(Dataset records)
━━━━━━━━━━━━━━━━
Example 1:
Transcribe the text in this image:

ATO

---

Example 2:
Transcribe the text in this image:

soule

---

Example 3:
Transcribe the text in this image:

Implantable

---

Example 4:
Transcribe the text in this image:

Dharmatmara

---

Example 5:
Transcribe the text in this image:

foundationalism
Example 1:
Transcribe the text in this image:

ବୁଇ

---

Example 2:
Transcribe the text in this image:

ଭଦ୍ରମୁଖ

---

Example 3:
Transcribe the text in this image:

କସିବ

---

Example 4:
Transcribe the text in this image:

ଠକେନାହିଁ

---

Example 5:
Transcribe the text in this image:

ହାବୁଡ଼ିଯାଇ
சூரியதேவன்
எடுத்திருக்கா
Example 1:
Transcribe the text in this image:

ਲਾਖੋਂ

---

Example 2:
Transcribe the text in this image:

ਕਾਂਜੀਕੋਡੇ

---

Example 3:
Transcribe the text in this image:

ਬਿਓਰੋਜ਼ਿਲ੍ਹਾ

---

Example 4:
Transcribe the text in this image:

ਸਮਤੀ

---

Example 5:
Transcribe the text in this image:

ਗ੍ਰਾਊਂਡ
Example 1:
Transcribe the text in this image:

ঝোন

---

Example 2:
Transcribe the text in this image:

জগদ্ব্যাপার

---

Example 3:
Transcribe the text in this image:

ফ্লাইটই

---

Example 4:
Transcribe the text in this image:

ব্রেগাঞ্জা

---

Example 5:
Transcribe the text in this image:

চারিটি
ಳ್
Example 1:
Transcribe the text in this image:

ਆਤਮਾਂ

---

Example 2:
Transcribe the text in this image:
━━━━━━━━━━━━━━━━
» TO DO
Copy out the entries. Change nothing.

» REPLY
Example 1:
Transcribe the text in this image:

ATO

---

Example 2:
Transcribe the text in this image:

soule

---

Example 3:
Transcribe the text in this image:

Implantable

---

Example 4:
Transcribe the text in this image:

Dharmatmara

---

Example 5:
Transcribe the text in this image:

foundationalism
Example 1:
Transcribe the text in this image:

ବୁଇ

---

Example 2:
Transcribe the text in this image:

ଭଦ୍ରମୁଖ

---

Example 3:
Transcribe the text in this image:

କସିବ

---

Example 4:
Transcribe the text in this image:

ଠକେନାହିଁ

---

Example 5:
Transcribe the text in this image:

ହାବୁଡ଼ିଯାଇ
சூரியதேவன்
எடுத்திருக்கா
Example 1:
Transcribe the text in this image:

ਲਾਖੋਂ

---

Example 2:
Transcribe the text in this image:

ਕਾਂਜੀਕੋਡੇ

---

Example 3:
Transcribe the text in this image:

ਬਿਓਰੋਜ਼ਿਲ੍ਹਾ

---

Example 4:
Transcribe the text in this image:

ਸਮਤੀ

---

Example 5:
Transcribe the text in this image:

ਗ੍ਰਾਊਂਡ
Example 1:
Transcribe the text in this image:

ঝোন

---

Example 2:
Transcribe the text in this image:

জগদ্ব্যাপার

---

Example 3:
Transcribe the text in this image:

ফ্লাইটই

---

Example 4:
Transcribe the text in this image:

ব্রেগাঞ্জা

---

Example 5:
Transcribe the text in this image:

চারিটি
ಳ್
Example 1:
Transcribe the text in this image:

ਆਤਮਾਂ

---

Example 2:
Transcribe the text in this image:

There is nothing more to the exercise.